Copy Extension 1 and paste as Extension 2
WAN Animate Strength: 77
Video Frame Offset: from Extension 1
Set from Extension 1 VAE Decode → “continue motion”; Get in Extension 2
Batch Image: stitch Extension 1 with Extension 2
RIFE → Video Combine (32 fps, new name)
Run and finalize

File and Folder Overview (Table)

Component	Recommended File	Folder
WAN 2.2 Animate (GGUF)	Q4_K_M or similar	models/unet
Light X2V LoRA	Light X2V (image-to-video, rank 64)	models/loras
WAN Animate Relight LoRA	Relight LoRA	models/loras
UMT5-XL FP8	umt5-xl-fp8	models/text_encoders
WAN 2.1 VAE	VAE 2.1	models/vae
Clip Vision H	clip_vision_h	models/clip_vision

Final Notes

Keep clips under ~10 seconds for best consistency.
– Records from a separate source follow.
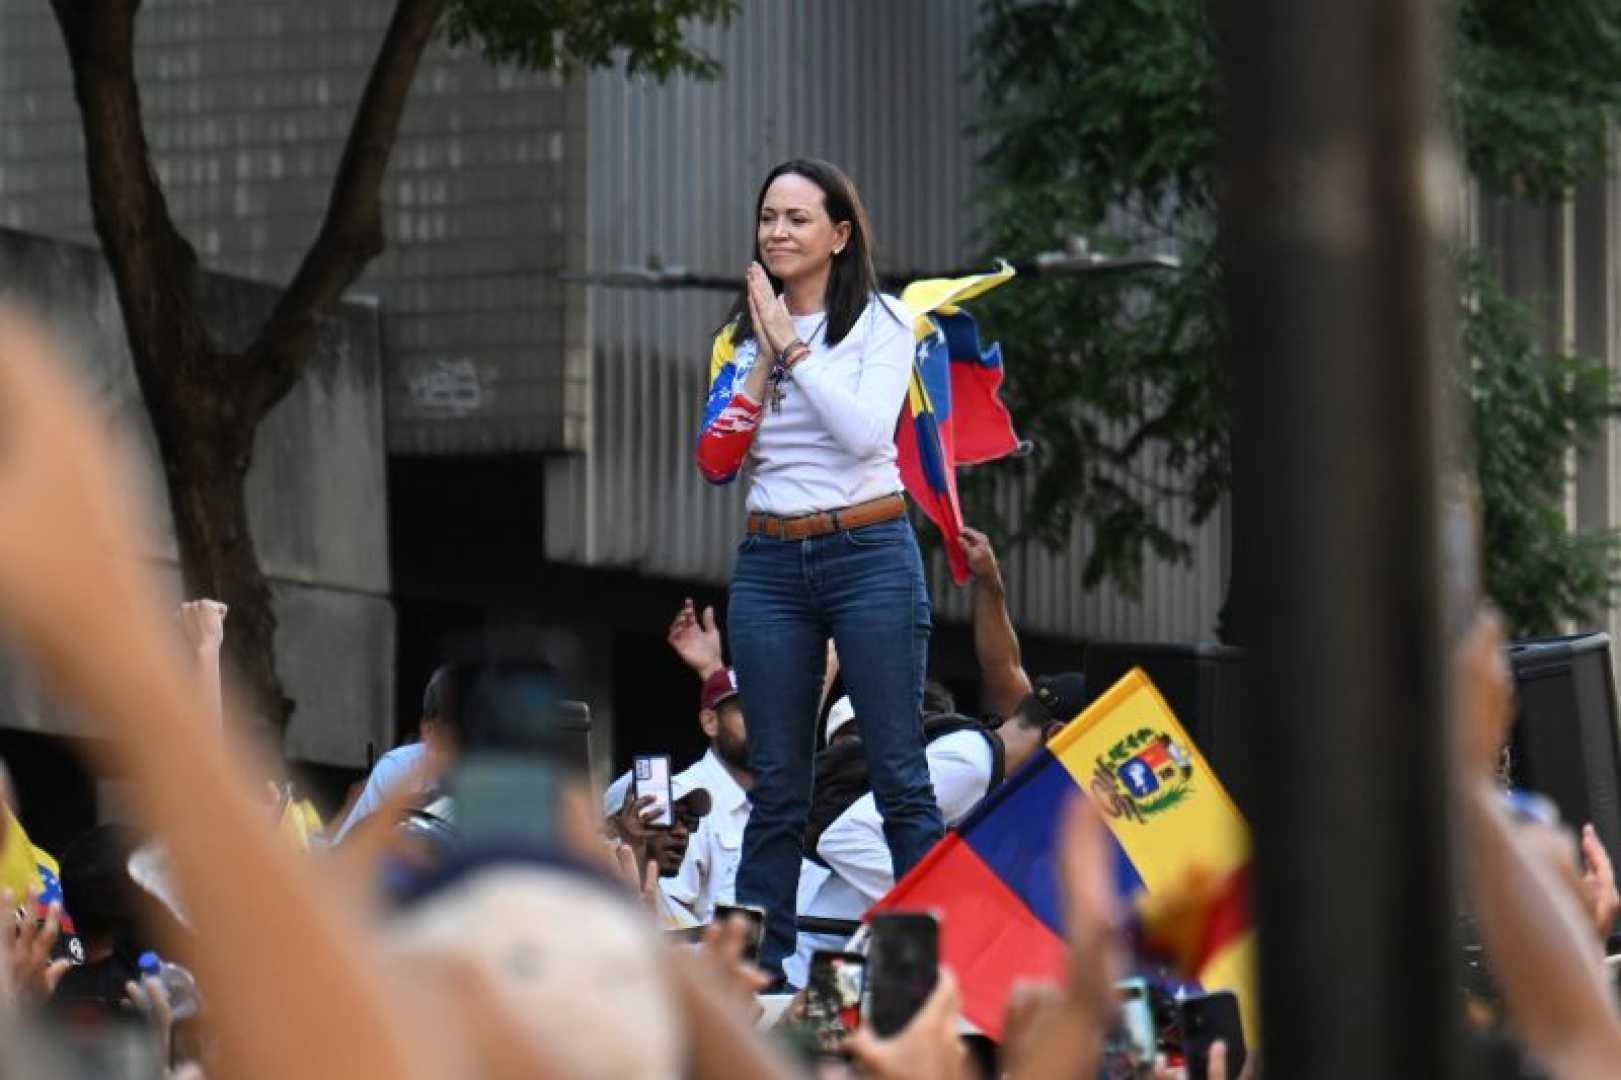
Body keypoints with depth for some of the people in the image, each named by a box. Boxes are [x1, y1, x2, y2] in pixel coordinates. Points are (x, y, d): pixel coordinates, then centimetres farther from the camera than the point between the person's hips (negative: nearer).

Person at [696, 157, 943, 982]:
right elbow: (716, 462, 3)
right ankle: (758, 970, 7)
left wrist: (794, 346, -11)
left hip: (870, 552, -4)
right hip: (770, 565, 4)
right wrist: (763, 359, -5)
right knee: (776, 788, 5)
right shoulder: (741, 337, 12)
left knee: (900, 779, -5)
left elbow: (866, 431, -15)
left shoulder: (881, 323, 1)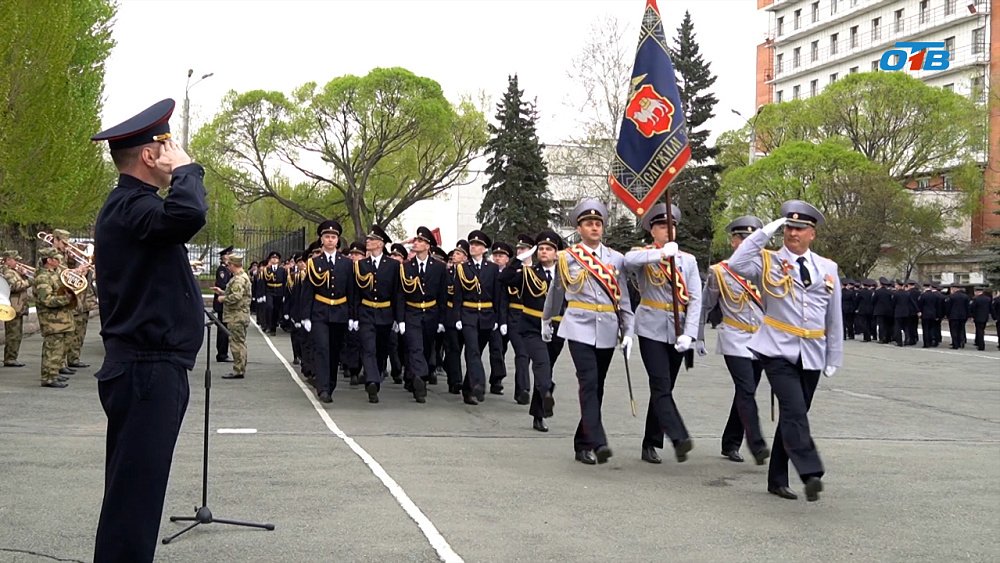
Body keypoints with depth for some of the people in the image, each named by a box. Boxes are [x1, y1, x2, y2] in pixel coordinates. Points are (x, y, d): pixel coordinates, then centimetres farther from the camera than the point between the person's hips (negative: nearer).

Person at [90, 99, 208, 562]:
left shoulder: (130, 204, 18)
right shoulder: (129, 205, -16)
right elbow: (187, 215, -35)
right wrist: (185, 169, -20)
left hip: (147, 369, 11)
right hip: (147, 371, -11)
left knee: (136, 487, 16)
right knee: (135, 489, -10)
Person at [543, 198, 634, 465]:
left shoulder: (616, 259, 9)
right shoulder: (567, 258, 3)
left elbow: (624, 299, 9)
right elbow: (555, 293, 17)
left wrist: (628, 332, 3)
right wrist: (546, 320, 27)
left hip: (607, 331, 3)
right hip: (580, 328, -3)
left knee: (596, 387, 7)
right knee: (589, 383, -16)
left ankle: (583, 443, 17)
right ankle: (598, 443, -24)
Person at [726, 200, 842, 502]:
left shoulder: (828, 269, 11)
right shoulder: (769, 261, 1)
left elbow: (834, 316, 14)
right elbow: (737, 264, -19)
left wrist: (834, 358, 13)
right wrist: (765, 232, -16)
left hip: (812, 356, 4)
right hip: (778, 352, -4)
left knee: (793, 415, 9)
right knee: (795, 411, -20)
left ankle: (778, 479, 18)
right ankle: (811, 473, -26)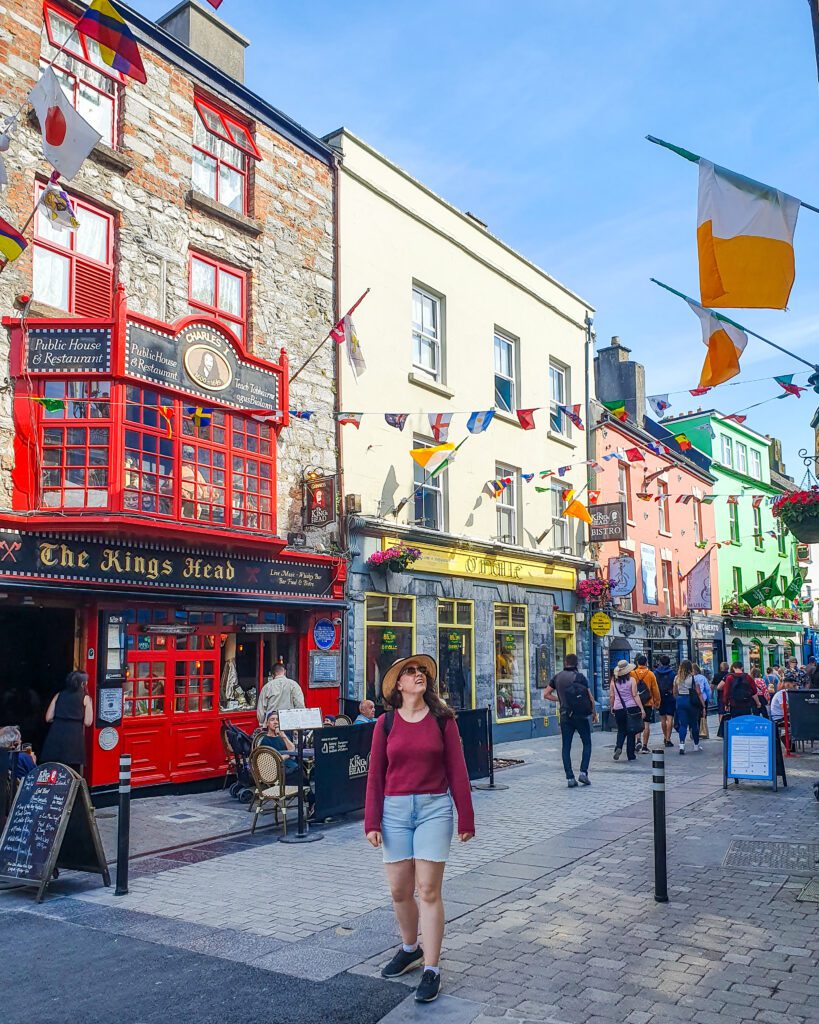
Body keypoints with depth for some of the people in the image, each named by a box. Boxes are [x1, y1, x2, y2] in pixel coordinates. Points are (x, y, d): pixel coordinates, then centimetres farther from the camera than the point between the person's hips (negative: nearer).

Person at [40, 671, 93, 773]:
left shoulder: (59, 695, 13)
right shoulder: (85, 698, 4)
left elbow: (48, 718, 8)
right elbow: (87, 722, -1)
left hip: (56, 734, 3)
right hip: (74, 735, -3)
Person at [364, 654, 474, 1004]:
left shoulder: (442, 719, -2)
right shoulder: (386, 723, 1)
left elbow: (457, 771, -1)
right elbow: (375, 775, 3)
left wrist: (466, 819, -1)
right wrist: (372, 823, 0)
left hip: (434, 808, -2)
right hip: (395, 809, 2)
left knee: (428, 890, -2)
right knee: (399, 890, 11)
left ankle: (431, 969, 10)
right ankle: (410, 949, 36)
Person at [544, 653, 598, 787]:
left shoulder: (558, 677, 6)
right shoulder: (580, 676, -5)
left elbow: (546, 694, 8)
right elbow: (590, 697, -5)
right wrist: (594, 713, 7)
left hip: (565, 716, 3)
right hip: (581, 715, -2)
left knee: (566, 747, 6)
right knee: (587, 743, 11)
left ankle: (570, 778, 1)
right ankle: (583, 772, -1)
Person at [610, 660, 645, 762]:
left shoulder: (613, 681, 1)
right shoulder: (631, 680, -5)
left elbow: (611, 696, 4)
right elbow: (635, 695, -9)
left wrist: (612, 707, 17)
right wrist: (642, 709, -7)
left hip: (618, 709, 2)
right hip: (631, 708, -2)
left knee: (621, 731, 15)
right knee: (631, 732, 7)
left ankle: (618, 747, -10)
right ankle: (631, 756, 10)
Longer than the source motion can cause pauses.
Length=65 produced reliable motion transfer across tests; you can experiment if you need different pacing.
Matching the first reference frame to the source video helps, but it’s not mandatory. The setup still works with a different starting frame.
The modular grouping and Set/Get constants keep the canvas clean and make adjustments fast.

This is a complete, reproducible setup to animate images with WAN 2.2 in ComfyUI using GGUF, extend durations, and output smooth videos at 32 fps.